REQUIREMENT: Pictures stay out of your copy, but everything else in the records below must be repeated exactly.

SUPPLIED ENTRIES:

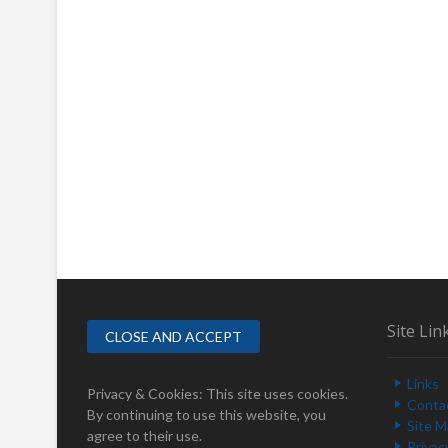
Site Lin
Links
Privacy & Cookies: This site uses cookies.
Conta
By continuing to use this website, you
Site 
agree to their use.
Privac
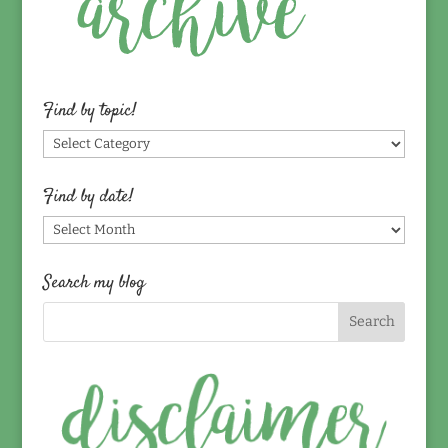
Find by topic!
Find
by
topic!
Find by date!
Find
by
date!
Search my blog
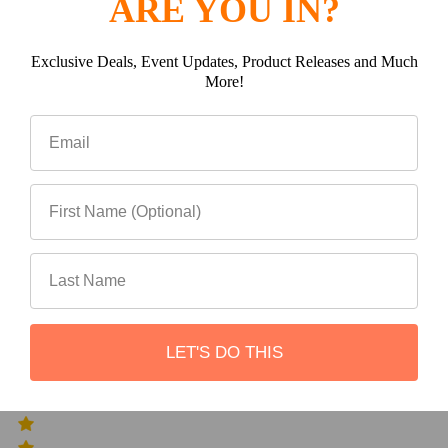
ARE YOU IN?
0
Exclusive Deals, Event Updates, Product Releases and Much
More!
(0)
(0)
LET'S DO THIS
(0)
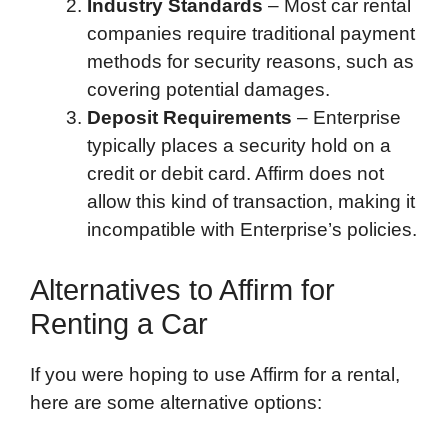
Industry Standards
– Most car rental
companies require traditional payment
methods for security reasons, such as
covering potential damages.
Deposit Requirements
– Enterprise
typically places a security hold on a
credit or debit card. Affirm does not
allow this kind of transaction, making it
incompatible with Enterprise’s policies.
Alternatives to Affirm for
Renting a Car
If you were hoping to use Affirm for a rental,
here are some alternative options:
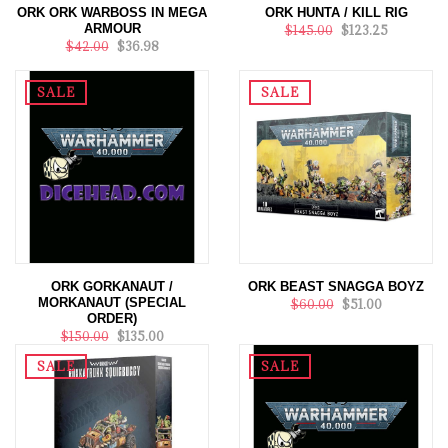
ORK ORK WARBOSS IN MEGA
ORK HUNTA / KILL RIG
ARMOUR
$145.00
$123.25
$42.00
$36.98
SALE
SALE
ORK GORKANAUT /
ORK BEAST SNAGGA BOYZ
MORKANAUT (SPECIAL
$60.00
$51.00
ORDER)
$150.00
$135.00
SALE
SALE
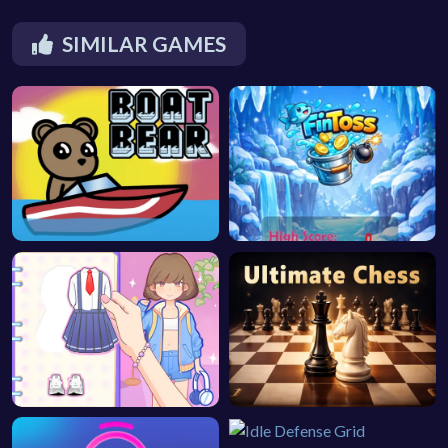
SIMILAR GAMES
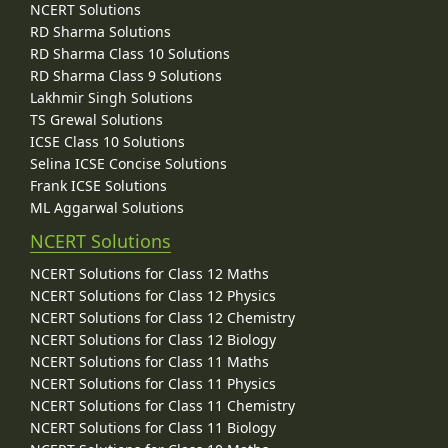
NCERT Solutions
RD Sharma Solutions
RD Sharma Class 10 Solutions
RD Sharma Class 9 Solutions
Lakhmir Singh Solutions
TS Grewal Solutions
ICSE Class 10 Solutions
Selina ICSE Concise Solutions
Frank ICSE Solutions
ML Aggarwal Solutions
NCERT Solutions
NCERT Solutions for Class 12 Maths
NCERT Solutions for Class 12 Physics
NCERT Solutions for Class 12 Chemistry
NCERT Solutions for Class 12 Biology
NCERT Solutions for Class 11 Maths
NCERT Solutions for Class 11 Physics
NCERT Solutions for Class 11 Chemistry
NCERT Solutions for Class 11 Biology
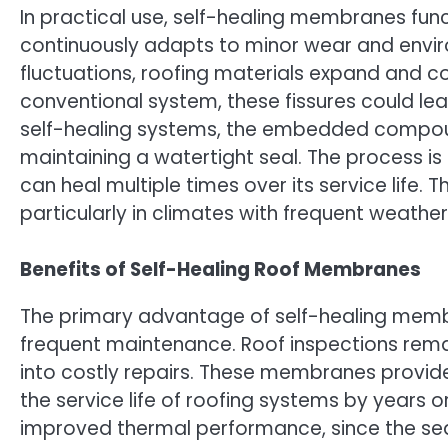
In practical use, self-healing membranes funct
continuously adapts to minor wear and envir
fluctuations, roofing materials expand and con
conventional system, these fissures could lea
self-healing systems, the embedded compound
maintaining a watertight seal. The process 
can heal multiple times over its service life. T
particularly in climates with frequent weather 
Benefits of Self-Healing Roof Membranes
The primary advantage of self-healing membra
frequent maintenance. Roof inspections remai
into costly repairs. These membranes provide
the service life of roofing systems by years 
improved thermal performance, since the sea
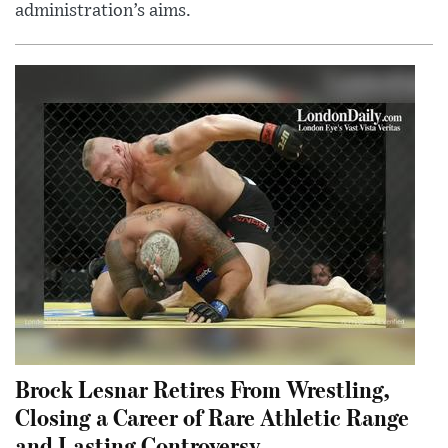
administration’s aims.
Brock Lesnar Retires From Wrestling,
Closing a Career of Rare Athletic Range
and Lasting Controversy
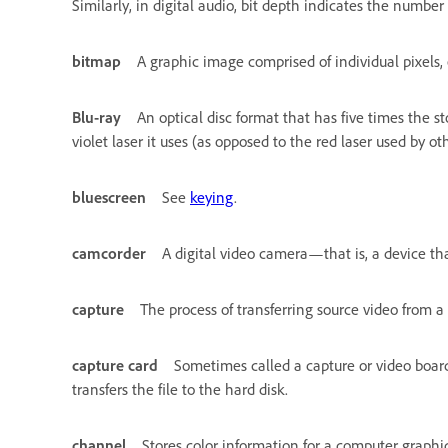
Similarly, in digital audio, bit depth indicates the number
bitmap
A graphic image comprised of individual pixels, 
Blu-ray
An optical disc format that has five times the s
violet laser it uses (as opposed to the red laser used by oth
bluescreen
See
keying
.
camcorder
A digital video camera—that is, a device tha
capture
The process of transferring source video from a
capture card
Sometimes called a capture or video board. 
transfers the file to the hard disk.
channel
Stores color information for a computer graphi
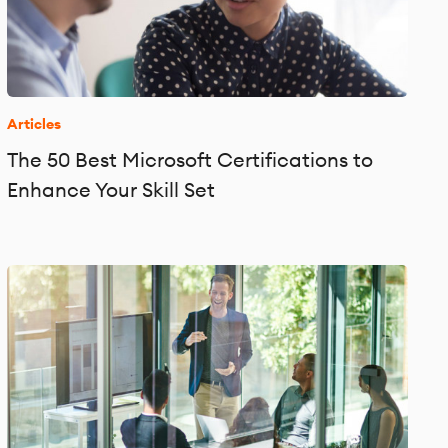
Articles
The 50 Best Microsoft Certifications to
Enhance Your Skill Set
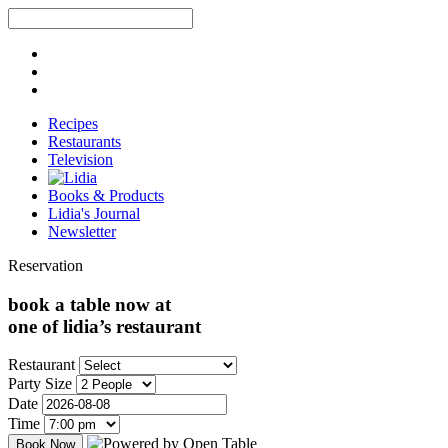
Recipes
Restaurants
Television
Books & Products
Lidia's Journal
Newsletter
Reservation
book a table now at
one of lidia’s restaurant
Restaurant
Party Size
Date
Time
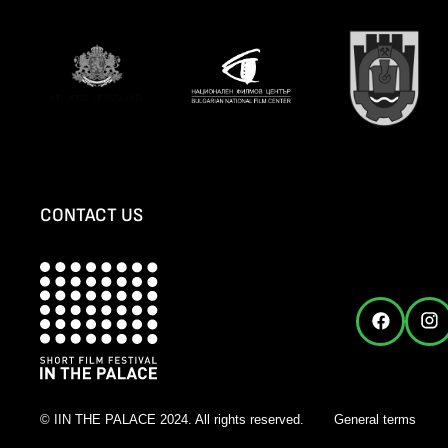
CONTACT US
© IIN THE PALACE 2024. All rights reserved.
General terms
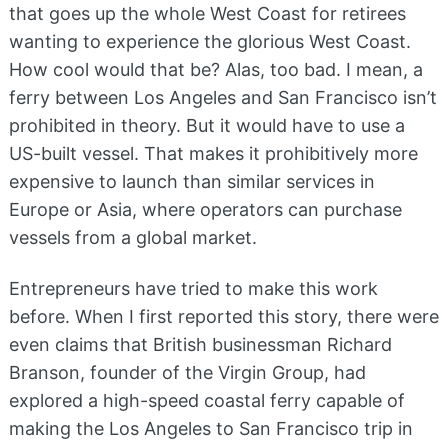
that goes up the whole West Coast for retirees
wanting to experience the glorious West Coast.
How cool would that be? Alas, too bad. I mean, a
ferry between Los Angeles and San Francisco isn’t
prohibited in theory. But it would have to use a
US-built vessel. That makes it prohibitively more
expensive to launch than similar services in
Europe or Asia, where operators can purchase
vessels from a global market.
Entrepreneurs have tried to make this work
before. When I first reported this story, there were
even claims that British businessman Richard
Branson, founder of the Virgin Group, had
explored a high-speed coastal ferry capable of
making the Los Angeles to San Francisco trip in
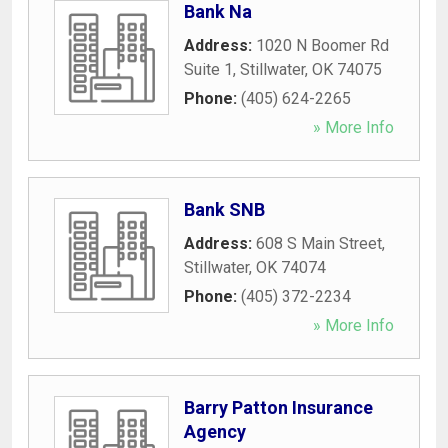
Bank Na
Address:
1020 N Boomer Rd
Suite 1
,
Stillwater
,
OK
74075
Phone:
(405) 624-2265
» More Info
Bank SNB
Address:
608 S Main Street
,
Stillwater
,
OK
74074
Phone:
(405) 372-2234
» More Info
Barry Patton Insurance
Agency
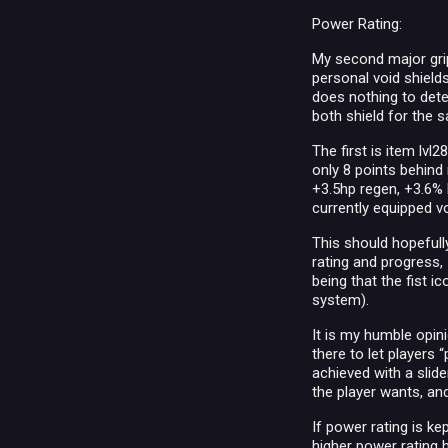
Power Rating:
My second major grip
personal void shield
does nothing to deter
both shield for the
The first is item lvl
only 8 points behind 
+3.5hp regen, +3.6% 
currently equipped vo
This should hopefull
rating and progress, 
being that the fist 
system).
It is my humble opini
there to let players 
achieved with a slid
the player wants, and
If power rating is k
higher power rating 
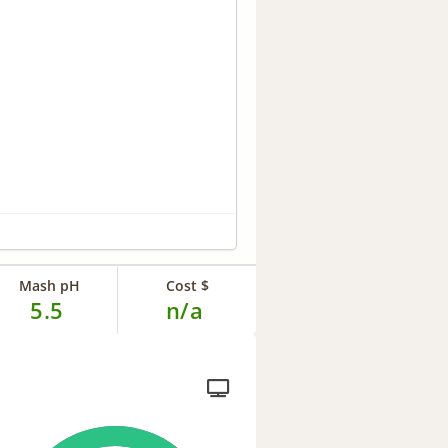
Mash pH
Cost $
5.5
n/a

WRITTEN ANSWER:
Site Lin
Links
Privacy & Cookies: This site uses cookies.
Conta
By continuing to use this website, you
Site 
agree to their use.
Privac
Find by topic!
Find
by
topic!
Find by date!
Find
by
date!
Search my blog
ARE YOU IN?
0
Exclusive Deals, Event Updates, Product Releases and Much
More!
(0)
(0)
LET'S DO THIS
(0)
Industry Standards
– Most car rental
companies require traditional payment
methods for security reasons, such as
covering potential damages.
Deposit Requirements
– Enterprise
typically places a security hold on a
credit or debit card. Affirm does not
allow this kind of transaction, making it
incompatible with Enterprise’s policies.
Alternatives to Affirm for
Renting a Car
If you were hoping to use Affirm for a rental,
here are some alternative options:
ORK ORK WARBOSS IN MEGA
ORK HUNTA / KILL RIG
ARMOUR
$145.00
$123.25
$42.00
$36.98
SALE
SALE
ORK GORKANAUT /
ORK BEAST SNAGGA BOYZ
MORKANAUT (SPECIAL
$60.00
$51.00
ORDER)
$150.00
$135.00
SALE
SALE
SIMILAR GAMES
NCERT Solutions
RD Sharma Solutions
RD Sharma Class 10 Solutions
RD Sharma Class 9 Solutions
Lakhmir Singh Solutions
TS Grewal Solutions
ICSE Class 10 Solutions
Selina ICSE Concise Solutions
Frank ICSE Solutions
ML Aggarwal Solutions
NCERT Solutions
NCERT Solutions for Class 12 Maths
NCERT Solutions for Class 12 Physics
NCERT Solutions for Class 12 Chemistry
NCERT Solutions for Class 12 Biology
NCERT Solutions for Class 11 Maths
NCERT Solutions for Class 11 Physics
NCERT Solutions for Class 11 Chemistry
NCERT Solutions for Class 11 Biology
In practical use, self-healing membranes funct
continuously adapts to minor wear and envir
fluctuations, roofing materials expand and con
conventional system, these fissures could lea
self-healing systems, the embedded compound
maintaining a watertight seal. The process 
can heal multiple times over its service life. T
particularly in climates with frequent weather 
Benefits of Self-Healing Roof Membranes
The primary advantage of self-healing membra
frequent maintenance. Roof inspections remai
into costly repairs. These membranes provide
the service life of roofing systems by years 
improved thermal performance, since the sea
administration’s aims.
Brock Lesnar Retires From Wrestling,
Closing a Career of Rare Athletic Range
and Lasting Controversy
Similarly, in digital audio, bit depth indicates the number
bitmap
A graphic image comprised of individual pixels, 
Blu-ray
An optical disc format that has five times the s
violet laser it uses (as opposed to the red laser used by oth
bluescreen
See
keying
.
camcorder
A digital video camera—that is, a device tha
capture
The process of transferring source video from a
capture card
Sometimes called a capture or video board. 
transfers the file to the hard disk.
channel
Stores color information for a computer graphi
Articles
The 50 Best Microsoft Certifications to
Enhance Your Skill Set
Recipes
Restaurants
Television
Books & Products
Lidia's Journal
Newsletter
Reservation
book a table now at
one of lidia’s restaurant
Restaurant
Party Size
Date
Time
CONTACT US
© IIN THE PALACE 2024. All rights reserved.
General terms
that goes up the whole West Coast for retirees
wanting to experience the glorious West Coast.
How cool would that be? Alas, too bad. I mean, a
ferry between Los Angeles and San Francisco isn’t
prohibited in theory. But it would have to use a
US-built vessel. That makes it prohibitively more
expensive to launch than similar services in
Europe or Asia, where operators can purchase
vessels from a global market.
Entrepreneurs have tried to make this work
before. When I first reported this story, there were
even claims that British businessman Richard
Branson, founder of the Virgin Group, had
explored a high-speed coastal ferry capable of
making the Los Angeles to San Francisco trip in
Bank Na
Address:
1020 N Boomer Rd
Suite 1
,
Stillwater
,
OK
74075
Phone:
(405) 624-2265
» More Info
Bank SNB
Address:
608 S Main Street
,
Stillwater
,
OK
74074
Phone:
(405) 372-2234
» More Info
Barry Patton Insurance
Agency
Power Rating:
My second major grip
personal void shield
does nothing to deter
both shield for the
The first is item lvl
only 8 points behind 
+3.5hp regen, +3.6% 
currently equipped vo
This should hopefull
rating and progress, 
being that the fist 
system).
It is my humble opini
there to let players 
achieved with a slid
the player wants, and
If power rating is k
higher power rating 
Mash pH
Cost $
5.5
n/a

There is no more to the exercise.